OK, OK, we’ve done a lot of other stuff, too. The humidity has been close to unbearable but at least it’s not raining. At least not much right here. The TV the previous night (May 26th) had had dire warnings about possible tornadoes and torrential rains in the mid- and eastern areas of Vermont. No mention of New Hampshire, but it WAS a Vermont station and the weather maps seemed to ended at the border of VT. They were right, at least about the torrential rains.
On the 27th we decided to drive to Montpelier VT and visit the Cabot Creamery along the way. US2 was completely closed and the state routes we took to get to Montpelier were barely open. The rain had caused dramatic problems with streets and driveways, many of which looked as if they would take days to fix enough for people to just get out of their driveways. The Cabot Creamery was open but not actively making cheese as they had had no power until the middle of the night.

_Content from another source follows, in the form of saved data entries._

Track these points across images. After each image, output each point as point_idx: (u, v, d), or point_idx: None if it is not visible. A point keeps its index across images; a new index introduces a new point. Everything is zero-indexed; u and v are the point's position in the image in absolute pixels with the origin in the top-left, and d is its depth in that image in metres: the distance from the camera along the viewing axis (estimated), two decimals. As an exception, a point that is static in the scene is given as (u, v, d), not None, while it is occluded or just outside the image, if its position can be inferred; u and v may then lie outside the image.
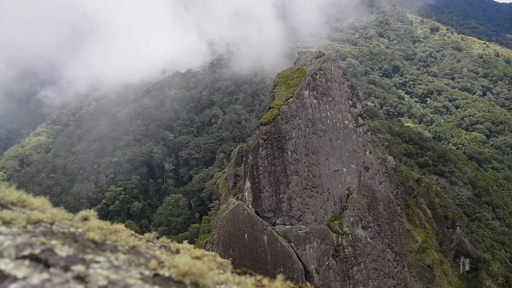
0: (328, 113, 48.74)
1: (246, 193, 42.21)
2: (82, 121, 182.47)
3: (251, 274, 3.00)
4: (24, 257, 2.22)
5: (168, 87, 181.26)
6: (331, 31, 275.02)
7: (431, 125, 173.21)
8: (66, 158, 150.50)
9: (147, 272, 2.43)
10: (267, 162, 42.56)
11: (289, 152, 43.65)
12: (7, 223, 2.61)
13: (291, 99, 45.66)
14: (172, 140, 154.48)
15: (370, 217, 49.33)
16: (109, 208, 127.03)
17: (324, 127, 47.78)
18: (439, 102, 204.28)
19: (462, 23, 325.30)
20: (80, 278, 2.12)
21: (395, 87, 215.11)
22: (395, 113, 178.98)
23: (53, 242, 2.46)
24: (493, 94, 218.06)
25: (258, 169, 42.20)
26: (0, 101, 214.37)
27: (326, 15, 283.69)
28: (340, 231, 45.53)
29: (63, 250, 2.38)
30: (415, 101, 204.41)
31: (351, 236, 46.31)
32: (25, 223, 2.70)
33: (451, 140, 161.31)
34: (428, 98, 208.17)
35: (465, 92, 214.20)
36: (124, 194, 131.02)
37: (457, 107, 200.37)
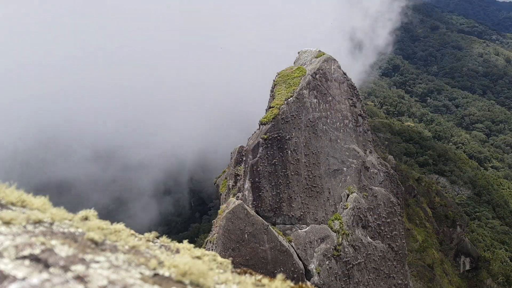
0: (328, 113, 48.76)
1: (246, 193, 42.24)
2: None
3: (251, 274, 2.99)
4: (24, 257, 2.22)
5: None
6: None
7: (431, 124, 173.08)
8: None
9: (147, 272, 2.43)
10: (267, 162, 42.58)
11: (289, 152, 43.67)
12: (7, 223, 2.61)
13: (291, 98, 45.67)
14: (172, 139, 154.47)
15: (370, 216, 49.36)
16: (109, 208, 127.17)
17: (324, 127, 47.80)
18: (439, 101, 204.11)
19: (462, 22, 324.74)
20: (80, 278, 2.12)
21: (395, 86, 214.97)
22: (395, 112, 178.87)
23: (53, 242, 2.46)
24: (493, 93, 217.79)
25: (258, 169, 42.22)
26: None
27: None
28: (341, 230, 45.57)
29: (63, 250, 2.38)
30: (415, 100, 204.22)
31: (351, 235, 46.34)
32: (25, 223, 2.70)
33: (451, 139, 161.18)
34: (428, 97, 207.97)
35: (465, 91, 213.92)
36: (124, 194, 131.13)
37: (457, 106, 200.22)
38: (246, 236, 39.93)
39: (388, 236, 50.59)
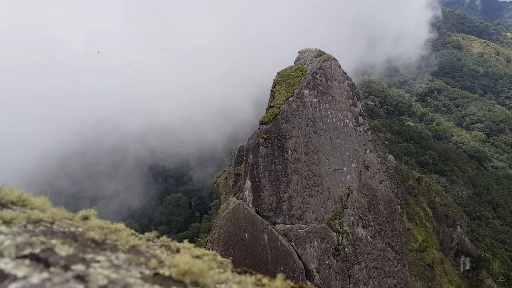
0: (329, 112, 48.73)
1: (246, 192, 42.23)
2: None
3: (251, 273, 2.99)
4: (24, 257, 2.22)
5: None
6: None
7: (432, 124, 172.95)
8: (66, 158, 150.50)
9: (147, 271, 2.43)
10: (268, 161, 42.56)
11: (289, 151, 43.65)
12: (7, 222, 2.61)
13: (291, 98, 45.64)
14: (172, 140, 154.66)
15: (370, 216, 49.34)
16: (110, 208, 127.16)
17: (324, 126, 47.77)
18: (439, 101, 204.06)
19: (463, 22, 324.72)
20: (80, 278, 2.12)
21: (395, 86, 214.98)
22: (395, 112, 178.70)
23: (53, 241, 2.46)
24: (493, 93, 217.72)
25: (259, 168, 42.20)
26: None
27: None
28: (341, 230, 45.55)
29: (63, 250, 2.38)
30: (415, 100, 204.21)
31: (352, 235, 46.33)
32: (25, 222, 2.70)
33: (452, 139, 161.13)
34: (429, 97, 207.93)
35: (466, 91, 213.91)
36: (124, 193, 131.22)
37: (457, 106, 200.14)
38: (246, 235, 39.92)
39: (388, 235, 50.57)
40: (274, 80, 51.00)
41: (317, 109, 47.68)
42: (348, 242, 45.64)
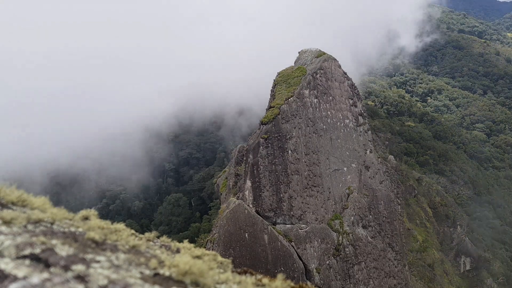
0: (329, 112, 48.73)
1: (246, 192, 42.22)
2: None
3: (251, 273, 2.99)
4: (25, 257, 2.22)
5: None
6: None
7: (432, 124, 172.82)
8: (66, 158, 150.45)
9: (147, 272, 2.43)
10: (268, 161, 42.56)
11: (289, 151, 43.65)
12: (7, 222, 2.61)
13: (291, 98, 45.65)
14: (172, 139, 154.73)
15: (370, 216, 49.33)
16: (110, 208, 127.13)
17: (324, 126, 47.77)
18: (439, 101, 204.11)
19: (463, 22, 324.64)
20: (81, 278, 2.12)
21: (395, 86, 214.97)
22: (396, 112, 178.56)
23: (54, 241, 2.46)
24: (493, 93, 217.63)
25: (259, 168, 42.20)
26: None
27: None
28: (341, 230, 45.55)
29: (64, 250, 2.38)
30: (416, 100, 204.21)
31: (352, 235, 46.32)
32: (25, 222, 2.70)
33: (452, 139, 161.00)
34: (429, 97, 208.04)
35: (466, 91, 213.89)
36: (124, 193, 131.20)
37: (457, 106, 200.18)
38: (246, 236, 39.91)
39: (389, 235, 50.57)
40: (274, 80, 51.01)
41: (317, 109, 47.69)
42: (348, 242, 45.64)
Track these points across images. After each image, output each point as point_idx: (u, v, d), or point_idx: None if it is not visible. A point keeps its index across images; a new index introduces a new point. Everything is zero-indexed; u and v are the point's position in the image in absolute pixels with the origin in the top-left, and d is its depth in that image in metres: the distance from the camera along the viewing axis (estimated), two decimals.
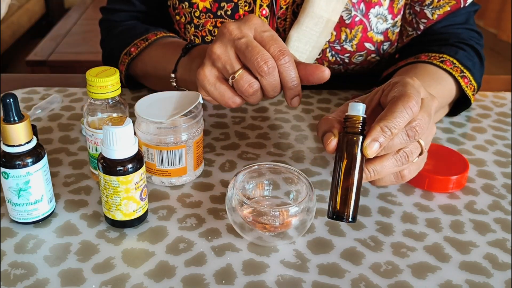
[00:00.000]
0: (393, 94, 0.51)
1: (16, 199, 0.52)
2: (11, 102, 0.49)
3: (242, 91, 0.58)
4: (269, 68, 0.56)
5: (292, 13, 0.79)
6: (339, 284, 0.48)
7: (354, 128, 0.50)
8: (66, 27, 2.49)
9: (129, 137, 0.50)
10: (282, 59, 0.57)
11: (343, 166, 0.49)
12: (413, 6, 0.79)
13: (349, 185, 0.49)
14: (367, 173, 0.51)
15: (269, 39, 0.58)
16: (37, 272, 0.49)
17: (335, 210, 0.49)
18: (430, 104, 0.52)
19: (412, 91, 0.50)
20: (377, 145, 0.49)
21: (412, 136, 0.50)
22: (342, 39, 0.79)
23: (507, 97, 0.86)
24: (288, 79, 0.57)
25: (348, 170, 0.49)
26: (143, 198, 0.54)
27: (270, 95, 0.59)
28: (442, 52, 0.75)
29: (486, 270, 0.50)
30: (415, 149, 0.52)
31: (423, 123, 0.50)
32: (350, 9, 0.77)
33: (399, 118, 0.48)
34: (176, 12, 0.81)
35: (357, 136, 0.49)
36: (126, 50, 0.78)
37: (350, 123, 0.50)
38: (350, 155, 0.49)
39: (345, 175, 0.49)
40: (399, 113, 0.49)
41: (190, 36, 0.81)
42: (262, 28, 0.59)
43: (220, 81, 0.59)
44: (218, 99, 0.60)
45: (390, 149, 0.50)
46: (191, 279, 0.48)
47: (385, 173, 0.52)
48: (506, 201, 0.60)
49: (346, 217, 0.49)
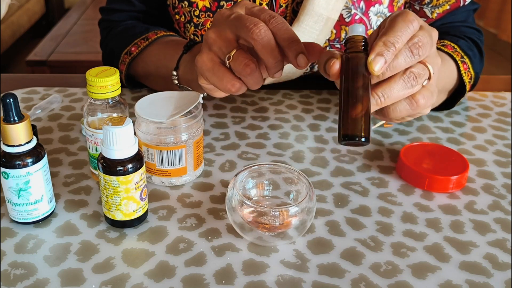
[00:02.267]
0: (390, 17, 0.51)
1: (16, 199, 0.53)
2: (11, 102, 0.49)
3: (239, 71, 0.54)
4: (260, 30, 0.52)
5: (292, 12, 0.79)
6: (339, 284, 0.48)
7: (357, 47, 0.48)
8: (66, 27, 2.49)
9: (129, 137, 0.50)
10: (272, 20, 0.54)
11: (350, 86, 0.47)
12: (413, 4, 0.79)
13: (357, 104, 0.46)
14: (376, 97, 0.49)
15: (258, 10, 0.56)
16: (37, 272, 0.49)
17: (347, 131, 0.46)
18: (429, 28, 0.52)
19: (409, 12, 0.50)
20: (382, 60, 0.47)
21: (416, 52, 0.49)
22: (342, 37, 0.79)
23: (507, 97, 0.86)
24: (284, 36, 0.54)
25: (355, 89, 0.47)
26: (143, 198, 0.54)
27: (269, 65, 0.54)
28: (444, 39, 0.75)
29: (486, 270, 0.50)
30: (422, 71, 0.51)
31: (424, 39, 0.49)
32: (350, 7, 0.77)
33: (400, 31, 0.48)
34: (176, 12, 0.81)
35: (360, 54, 0.48)
36: (127, 50, 0.78)
37: (351, 44, 0.49)
38: (355, 74, 0.47)
39: (353, 95, 0.46)
40: (400, 27, 0.48)
41: (190, 35, 0.81)
42: (252, 5, 0.57)
43: (218, 65, 0.56)
44: (217, 83, 0.57)
45: (395, 68, 0.49)
46: (191, 279, 0.48)
47: (395, 96, 0.50)
48: (506, 201, 0.60)
49: (359, 136, 0.45)
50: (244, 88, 0.56)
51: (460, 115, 0.80)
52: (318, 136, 0.73)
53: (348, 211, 0.58)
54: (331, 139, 0.72)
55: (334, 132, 0.74)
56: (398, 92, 0.50)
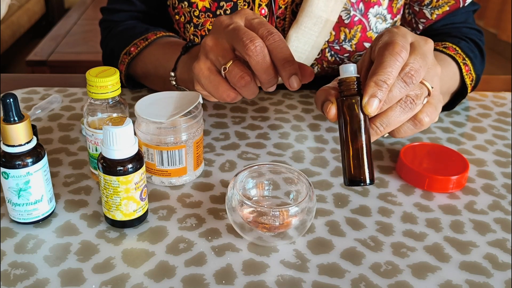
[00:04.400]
0: (378, 46, 0.50)
1: (16, 199, 0.52)
2: (11, 102, 0.49)
3: (234, 82, 0.55)
4: (256, 46, 0.53)
5: (291, 13, 0.79)
6: (339, 284, 0.48)
7: (350, 90, 0.48)
8: (66, 27, 2.49)
9: (129, 137, 0.50)
10: (270, 37, 0.54)
11: (348, 130, 0.48)
12: (412, 6, 0.79)
13: (358, 148, 0.47)
14: (375, 129, 0.49)
15: (258, 23, 0.56)
16: (37, 272, 0.49)
17: (351, 175, 0.47)
18: (421, 44, 0.51)
19: (397, 38, 0.49)
20: (377, 101, 0.47)
21: (409, 82, 0.48)
22: (341, 39, 0.79)
23: (507, 97, 0.86)
24: (279, 56, 0.54)
25: (354, 133, 0.47)
26: (143, 198, 0.54)
27: (263, 81, 0.55)
28: (445, 41, 0.75)
29: (486, 270, 0.50)
30: (420, 90, 0.50)
31: (417, 66, 0.48)
32: (349, 9, 0.77)
33: (389, 67, 0.47)
34: (176, 12, 0.81)
35: (354, 97, 0.48)
36: (126, 50, 0.78)
37: (344, 86, 0.48)
38: (352, 117, 0.48)
39: (352, 139, 0.47)
40: (388, 62, 0.47)
41: (190, 35, 0.81)
42: (253, 16, 0.57)
43: (214, 73, 0.57)
44: (213, 92, 0.58)
45: (391, 101, 0.48)
46: (191, 279, 0.48)
47: (394, 123, 0.50)
48: (506, 201, 0.60)
49: (363, 180, 0.47)
50: (239, 97, 0.57)
51: (460, 115, 0.80)
52: (318, 136, 0.73)
53: (348, 211, 0.58)
54: (331, 139, 0.72)
55: (334, 132, 0.74)
56: (397, 119, 0.50)
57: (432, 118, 0.52)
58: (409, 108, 0.49)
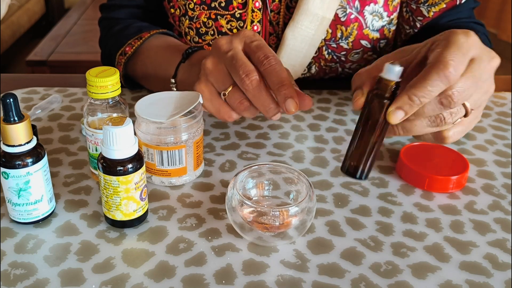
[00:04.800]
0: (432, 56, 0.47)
1: (16, 199, 0.52)
2: (11, 102, 0.49)
3: (234, 107, 0.58)
4: (252, 81, 0.55)
5: (286, 7, 0.79)
6: (339, 284, 0.48)
7: (384, 92, 0.48)
8: (66, 27, 2.49)
9: (129, 137, 0.50)
10: (265, 62, 0.55)
11: (366, 127, 0.48)
12: (409, 3, 0.79)
13: (366, 145, 0.48)
14: (395, 129, 0.49)
15: (256, 47, 0.57)
16: (37, 272, 0.49)
17: (349, 166, 0.49)
18: (483, 62, 0.48)
19: (453, 56, 0.45)
20: (402, 114, 0.46)
21: (446, 104, 0.46)
22: (338, 37, 0.79)
23: (507, 97, 0.86)
24: (274, 80, 0.55)
25: (368, 131, 0.48)
26: (143, 198, 0.54)
27: (262, 111, 0.57)
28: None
29: (486, 270, 0.50)
30: (456, 110, 0.48)
31: (463, 89, 0.46)
32: (345, 6, 0.77)
33: (430, 87, 0.45)
34: (171, 5, 0.81)
35: (384, 101, 0.47)
36: (121, 51, 0.78)
37: (381, 87, 0.48)
38: (374, 117, 0.48)
39: (365, 135, 0.48)
40: (431, 81, 0.45)
41: (185, 28, 0.81)
42: (252, 39, 0.58)
43: (215, 96, 0.60)
44: (214, 113, 0.61)
45: (421, 116, 0.47)
46: (191, 279, 0.48)
47: (416, 132, 0.49)
48: (506, 201, 0.60)
49: (359, 175, 0.49)
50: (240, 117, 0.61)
51: None
52: (318, 136, 0.73)
53: (348, 211, 0.58)
54: (331, 139, 0.72)
55: (334, 132, 0.74)
56: (420, 129, 0.48)
57: (457, 137, 0.50)
58: (436, 124, 0.48)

When we finally got to Montpelier, many restaurants and shops were closed to business but their doors were open to get the flood waters from the Winooski River out of the stores and basements. All the roads were a mess. One of the “Road Work Ahead” signs had covered up the “Ahead” and put “Everywhere” in its place.
Our guide, Liz, and Saint-Gaudens' bas relief of Col. Shaw |
Augustus Saint-Gaudens home, Aspet |
One of the hundreds of flowers in bloom |
Saint-Gaudens' home is in Cornish, NH, was built in 1800 and extensively remodeled by him and his wife. It and the grounds are, as you might suspect, stunning. He called it “Aspet,” and summered there from 1885 to 1900 and lived full-time there after that until his death in 1907. During his life the grounds included (but do no longer, unfortunately) a swimming pool, bowling green(!), and nine-hole golf course. Throughout his working life he collaborated with many landscape designers and leading architects, including his friend, Stanford White, to enhance his sculptures with equally beautiful and unique settings for them. We took several tours while we were at the Saint-Gaudens National Historic Site including his home as it was in 1900 and tour of his art that graces the grounds.
We’ve spent a lot of time touring New Hampshire looking for covered bridges. They are really big on covered bridges in NH! There are whole maps devoted to covered bridges. Some are drivable, some are walkable, and some are so fragile that we could only look at them. They come in many different designs and suspensions and really are quite beautiful. More so when it’s sunny, of course, but we take what we can get!